Somewhere along the way, Starbucks invented the Pumpkin Spice Latte and was summarily handed the keys to Fall, with its presence beating out equinoxes, leaves turning, and the smell of campfires in the air as the official herald of autumn.
The upside of the Starbucks Pumpkin Spice Latte is that it is indeed delicious even in its ubiquity, the kind of thing you want to reject on principle because it’s nearly mandatory to rave about it, but you can’t, because it tastes so freaking delicious.
The downside, of course, is you have to usually go to Starbucks for anything approximating a Pumpkin Spice Latte, as making one at home seems a daunting task that just really will never hope to cut it. Nothing wrong with Starbucks per se, but I know I tend to get itchy heading in there because there is always an argument with the barista, all of whom seem to have a visceral opposition to making my drink of favor, the Starbucks Venti Doubleshot, and adding pumpkin to it.
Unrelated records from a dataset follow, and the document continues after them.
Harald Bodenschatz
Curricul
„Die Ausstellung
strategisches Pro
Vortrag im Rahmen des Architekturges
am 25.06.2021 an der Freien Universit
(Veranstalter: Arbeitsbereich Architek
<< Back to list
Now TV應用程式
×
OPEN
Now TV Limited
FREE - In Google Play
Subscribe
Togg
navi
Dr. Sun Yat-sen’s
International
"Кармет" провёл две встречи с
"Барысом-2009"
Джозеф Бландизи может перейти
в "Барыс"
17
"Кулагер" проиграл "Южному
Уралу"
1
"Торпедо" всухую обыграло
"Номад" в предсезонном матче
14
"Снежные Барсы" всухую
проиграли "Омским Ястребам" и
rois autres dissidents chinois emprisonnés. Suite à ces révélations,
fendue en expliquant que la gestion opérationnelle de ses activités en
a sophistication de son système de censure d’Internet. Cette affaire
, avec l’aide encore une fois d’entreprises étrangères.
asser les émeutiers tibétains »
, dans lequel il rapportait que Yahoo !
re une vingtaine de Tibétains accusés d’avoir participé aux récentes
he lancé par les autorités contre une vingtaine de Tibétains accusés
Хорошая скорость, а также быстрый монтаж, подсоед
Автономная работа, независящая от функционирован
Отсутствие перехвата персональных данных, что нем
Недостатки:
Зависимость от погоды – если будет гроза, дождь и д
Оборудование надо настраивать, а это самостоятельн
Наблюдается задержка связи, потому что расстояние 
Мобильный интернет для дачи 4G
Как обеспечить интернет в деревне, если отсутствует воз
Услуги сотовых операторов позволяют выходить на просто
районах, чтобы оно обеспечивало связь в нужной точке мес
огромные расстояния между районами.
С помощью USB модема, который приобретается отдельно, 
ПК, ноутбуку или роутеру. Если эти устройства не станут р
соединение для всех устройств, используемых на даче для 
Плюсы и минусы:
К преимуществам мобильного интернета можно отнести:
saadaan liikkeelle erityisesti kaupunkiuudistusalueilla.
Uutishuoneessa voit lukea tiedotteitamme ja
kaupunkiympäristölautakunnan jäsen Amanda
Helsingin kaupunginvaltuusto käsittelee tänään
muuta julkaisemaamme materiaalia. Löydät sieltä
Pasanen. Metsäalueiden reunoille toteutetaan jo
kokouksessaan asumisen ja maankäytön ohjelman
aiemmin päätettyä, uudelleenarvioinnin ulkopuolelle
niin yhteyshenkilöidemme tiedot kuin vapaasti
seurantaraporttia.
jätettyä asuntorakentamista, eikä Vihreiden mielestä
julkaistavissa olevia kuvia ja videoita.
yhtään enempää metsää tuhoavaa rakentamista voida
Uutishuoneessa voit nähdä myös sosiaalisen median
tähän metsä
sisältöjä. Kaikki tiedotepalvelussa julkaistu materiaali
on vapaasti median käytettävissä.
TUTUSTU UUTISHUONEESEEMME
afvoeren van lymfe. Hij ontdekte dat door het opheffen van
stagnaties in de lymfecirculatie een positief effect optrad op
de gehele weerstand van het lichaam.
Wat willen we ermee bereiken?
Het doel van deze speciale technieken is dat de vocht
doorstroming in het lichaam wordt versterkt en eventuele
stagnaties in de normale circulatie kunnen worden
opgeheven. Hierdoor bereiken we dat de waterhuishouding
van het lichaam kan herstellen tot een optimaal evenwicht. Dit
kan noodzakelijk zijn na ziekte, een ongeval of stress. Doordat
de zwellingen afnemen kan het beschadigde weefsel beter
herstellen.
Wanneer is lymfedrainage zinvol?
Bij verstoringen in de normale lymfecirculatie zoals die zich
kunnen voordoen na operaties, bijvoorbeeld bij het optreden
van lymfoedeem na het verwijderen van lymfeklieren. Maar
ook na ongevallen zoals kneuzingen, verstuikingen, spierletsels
(A ten minute long debate about ordering a latte and adding shots instead always ensues, ending in the barista admonishing me and letting me know I can order it, but I am not allowed to have any milk.)
In any event, making a Starbucks Pumpkin Spice Latte at home is possible, I discovered after my last Doubleshot begging session. (Shut up and take my money, Starbucks!)
If you’re just Starbucks avoidant, you can purchase the actual specific syrup online from Starbucks — and it isn’t even that expensive. For $21.95, you get a massive 63 fl. oz. container, which has to make at least several dozen Pumpkin Spice Lattes… if you are not psyching yourself out and using Folger’s drip as a base. Don’t be an amateur.
But you’re not here because you want to buy syrup to make a Starbucks Pumpkin Spice Latte at home… you’re here because you want a copycat recipe, to hack the famous fall drink. And that’s okay, we won’t judge you.
CopyKat has a recipe for a Pumpkin Spice Latte, calling for nutmeg, pumpkin, ginger, and espresso. (We personally use the Hario Mizudashi cold brew carafe.) Another has similar ingredients, but with superfine sugar and cinnamon sticks. TheKitchn also takes a crack at the PSL puzzle, and they’ve usually got a good handle on this stuff.
Truthfully, when all is said and done, investing in a strong brewing system and the official syrup is probably less costly than obtaining all the ingredients and possibly winding up with a cut-rate home version of the Starbucks Pumpkin Spice Latte, but Pinterest seems optimistic.
Have you been able to recreate the Starbucks Pumpkin Spice Latte magic at home, via a pre-made syrup or your own recipe? Have you considered it in the event of another possible PSL shortage?